## PROBLEM DETAILS
Print nothing but the lines below starting at the line that holds "Figure 8: Cloud" and ending at the line that holds "TABLE 2 | Median", including both, each exactly as written.

****************

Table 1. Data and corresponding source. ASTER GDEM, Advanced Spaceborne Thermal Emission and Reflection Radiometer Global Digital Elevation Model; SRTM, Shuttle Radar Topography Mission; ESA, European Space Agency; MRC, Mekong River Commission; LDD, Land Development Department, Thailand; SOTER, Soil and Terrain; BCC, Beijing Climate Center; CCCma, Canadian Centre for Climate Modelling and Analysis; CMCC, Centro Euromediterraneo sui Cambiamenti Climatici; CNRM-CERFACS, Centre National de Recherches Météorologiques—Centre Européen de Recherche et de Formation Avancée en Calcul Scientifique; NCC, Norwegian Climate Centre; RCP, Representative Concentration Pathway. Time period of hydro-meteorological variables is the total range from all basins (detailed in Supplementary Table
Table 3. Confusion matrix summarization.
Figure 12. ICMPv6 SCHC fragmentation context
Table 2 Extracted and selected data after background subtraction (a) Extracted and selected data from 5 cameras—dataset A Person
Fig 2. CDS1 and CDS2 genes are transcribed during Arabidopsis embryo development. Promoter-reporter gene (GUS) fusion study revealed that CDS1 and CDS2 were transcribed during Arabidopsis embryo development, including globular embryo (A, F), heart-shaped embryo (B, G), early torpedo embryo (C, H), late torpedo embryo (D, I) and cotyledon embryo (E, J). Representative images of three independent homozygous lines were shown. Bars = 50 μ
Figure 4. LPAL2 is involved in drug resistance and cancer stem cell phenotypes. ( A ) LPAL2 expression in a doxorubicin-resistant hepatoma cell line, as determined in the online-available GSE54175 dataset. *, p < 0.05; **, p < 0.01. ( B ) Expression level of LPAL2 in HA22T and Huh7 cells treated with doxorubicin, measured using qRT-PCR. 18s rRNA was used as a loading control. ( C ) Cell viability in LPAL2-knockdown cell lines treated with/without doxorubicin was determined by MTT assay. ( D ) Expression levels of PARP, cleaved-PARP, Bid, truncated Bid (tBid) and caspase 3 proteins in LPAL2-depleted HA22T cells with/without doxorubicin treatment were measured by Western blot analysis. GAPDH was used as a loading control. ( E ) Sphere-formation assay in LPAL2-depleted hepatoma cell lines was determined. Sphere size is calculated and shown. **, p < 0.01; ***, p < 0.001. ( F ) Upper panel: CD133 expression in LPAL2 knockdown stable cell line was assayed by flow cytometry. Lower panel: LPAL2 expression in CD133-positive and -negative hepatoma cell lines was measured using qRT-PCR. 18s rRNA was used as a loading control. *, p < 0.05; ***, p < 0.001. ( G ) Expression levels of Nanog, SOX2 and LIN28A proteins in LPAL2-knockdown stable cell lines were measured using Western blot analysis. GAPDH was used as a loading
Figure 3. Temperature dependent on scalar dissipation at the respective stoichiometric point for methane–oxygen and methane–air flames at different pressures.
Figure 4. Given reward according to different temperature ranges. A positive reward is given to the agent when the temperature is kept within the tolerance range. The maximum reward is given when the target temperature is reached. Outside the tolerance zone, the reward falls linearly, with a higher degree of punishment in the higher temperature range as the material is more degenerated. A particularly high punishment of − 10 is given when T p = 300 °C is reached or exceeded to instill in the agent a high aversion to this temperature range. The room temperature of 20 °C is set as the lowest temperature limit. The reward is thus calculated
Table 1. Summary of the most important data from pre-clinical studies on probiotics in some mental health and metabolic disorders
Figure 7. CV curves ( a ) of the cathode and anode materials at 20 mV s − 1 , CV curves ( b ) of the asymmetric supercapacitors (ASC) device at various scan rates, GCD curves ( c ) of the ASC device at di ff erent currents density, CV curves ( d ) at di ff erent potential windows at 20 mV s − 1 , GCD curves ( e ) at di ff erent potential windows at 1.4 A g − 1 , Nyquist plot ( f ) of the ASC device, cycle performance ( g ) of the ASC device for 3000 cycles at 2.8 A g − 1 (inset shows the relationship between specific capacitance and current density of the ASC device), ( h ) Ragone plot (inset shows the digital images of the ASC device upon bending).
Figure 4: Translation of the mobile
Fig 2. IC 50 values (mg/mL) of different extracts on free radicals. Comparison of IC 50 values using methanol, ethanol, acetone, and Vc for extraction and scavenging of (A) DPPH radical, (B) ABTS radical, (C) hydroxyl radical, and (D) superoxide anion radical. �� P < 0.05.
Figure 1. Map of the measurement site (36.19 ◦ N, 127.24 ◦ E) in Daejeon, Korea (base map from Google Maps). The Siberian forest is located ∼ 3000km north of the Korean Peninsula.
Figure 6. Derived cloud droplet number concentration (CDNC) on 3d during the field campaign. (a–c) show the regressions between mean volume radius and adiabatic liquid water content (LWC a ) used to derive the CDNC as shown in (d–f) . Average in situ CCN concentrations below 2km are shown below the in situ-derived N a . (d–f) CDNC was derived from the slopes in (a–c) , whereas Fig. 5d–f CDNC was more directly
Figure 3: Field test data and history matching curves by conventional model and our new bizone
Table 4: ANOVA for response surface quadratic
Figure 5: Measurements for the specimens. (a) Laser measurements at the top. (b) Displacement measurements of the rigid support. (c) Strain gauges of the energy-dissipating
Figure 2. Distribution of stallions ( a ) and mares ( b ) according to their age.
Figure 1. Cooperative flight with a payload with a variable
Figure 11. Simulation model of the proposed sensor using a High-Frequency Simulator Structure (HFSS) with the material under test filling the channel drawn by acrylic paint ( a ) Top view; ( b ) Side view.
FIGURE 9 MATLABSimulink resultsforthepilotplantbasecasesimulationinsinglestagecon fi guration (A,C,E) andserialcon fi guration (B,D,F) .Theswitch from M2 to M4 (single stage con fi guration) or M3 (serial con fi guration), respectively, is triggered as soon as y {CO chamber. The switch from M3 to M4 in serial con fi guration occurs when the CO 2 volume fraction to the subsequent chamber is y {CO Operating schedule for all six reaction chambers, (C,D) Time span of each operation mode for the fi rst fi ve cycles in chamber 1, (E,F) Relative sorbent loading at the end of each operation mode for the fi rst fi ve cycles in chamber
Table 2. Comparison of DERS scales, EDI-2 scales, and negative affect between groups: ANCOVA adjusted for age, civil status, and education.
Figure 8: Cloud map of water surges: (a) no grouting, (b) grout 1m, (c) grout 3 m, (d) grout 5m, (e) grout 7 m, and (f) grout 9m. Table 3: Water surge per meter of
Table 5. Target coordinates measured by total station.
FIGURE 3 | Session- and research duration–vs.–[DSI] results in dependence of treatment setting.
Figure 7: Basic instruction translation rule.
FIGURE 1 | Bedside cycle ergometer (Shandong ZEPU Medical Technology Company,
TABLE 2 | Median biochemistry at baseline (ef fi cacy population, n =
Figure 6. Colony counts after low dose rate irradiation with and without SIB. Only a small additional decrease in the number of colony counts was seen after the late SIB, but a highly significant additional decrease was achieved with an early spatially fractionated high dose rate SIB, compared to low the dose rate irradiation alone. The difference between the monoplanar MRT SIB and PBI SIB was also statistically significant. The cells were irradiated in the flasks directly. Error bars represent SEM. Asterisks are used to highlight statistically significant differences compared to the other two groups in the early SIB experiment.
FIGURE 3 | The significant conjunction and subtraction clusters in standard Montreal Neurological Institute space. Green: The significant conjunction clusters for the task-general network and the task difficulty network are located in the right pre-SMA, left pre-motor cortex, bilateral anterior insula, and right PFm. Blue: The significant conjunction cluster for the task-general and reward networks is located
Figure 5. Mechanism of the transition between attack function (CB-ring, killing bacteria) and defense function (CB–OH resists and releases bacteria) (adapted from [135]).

****************

## ANSWER FOR THIS EXERCISE
Figure 8: Cloud map of water surges: (a) no grouting, (b) grout 1m, (c) grout 3 m, (d) grout 5m, (e) grout 7 m, and (f) grout 9m. Table 3: Water surge per meter of
Table 5. Target coordinates measured by total station.
FIGURE 3 | Session- and research duration–vs.–[DSI] results in dependence of treatment setting.
Figure 7: Basic instruction translation rule.
FIGURE 1 | Bedside cycle ergometer (Shandong ZEPU Medical Technology Company,
TABLE 2 | Median biochemistry at baseline (ef fi cacy population, n =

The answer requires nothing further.